В ту ночь ярко светила луна и глядела вниз на Злодеевку с ее мрачными полуразвалившимися домишками, жмущимися один к другому, без дворов, без деревьев, без заборов. Город выглядит ночью, как кладбище, старое заброшенное кладбище с ветхими надгробиями… Иные из них скособочились, другие давно бы и вовсе свалились, если бы их не подпирали бревна. И хотя воздух здесь не ахти какой чистый и запахи, доносящиеся с базара и с синагогального двора, не так уж упоительны, да и густая пыль стоит сплошной стеной, — тем не менее люди вылезли на улицу, как тараканы из щелей; мужчины и женщины, старики и дети вышли «подышать воздухом» после палящего, знойного дня. Люди уселись на порогах — побеседовать, попустословить или просто смотреть на небо, разглядывать лик луны и мириады звезд, которые, будь хоть семи пядей во лбу, никак не сосчитать!

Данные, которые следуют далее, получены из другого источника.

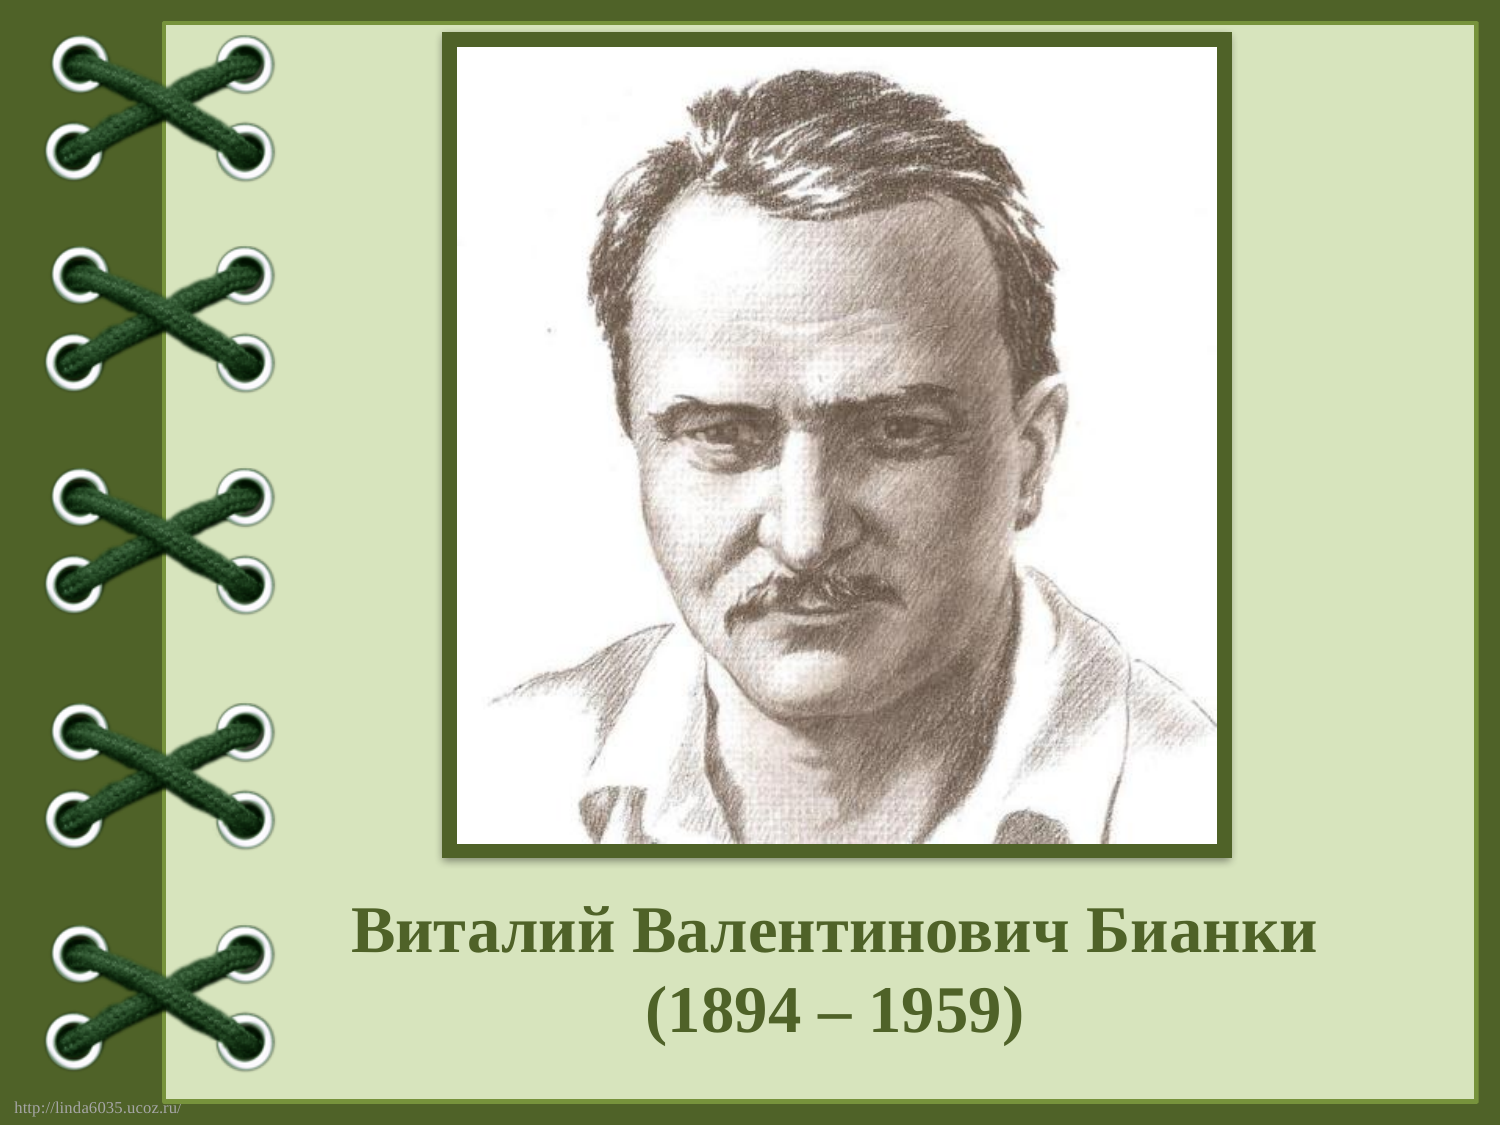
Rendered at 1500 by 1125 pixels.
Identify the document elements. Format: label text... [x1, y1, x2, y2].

В ту ночь портной Шимен-Эле, один со своим сокровищем, приобретенным в Козодоевке, бродил по закоулкам, стараясь не попадаться на глаза мальчишкам. Он полагал на рассвете снова пуститься в путь, а пока зашел к акцизничихе Годл в шинок выпить с горя рюмочку водки, излить душу и посоветоваться с ней насчет постигшего его несчастья.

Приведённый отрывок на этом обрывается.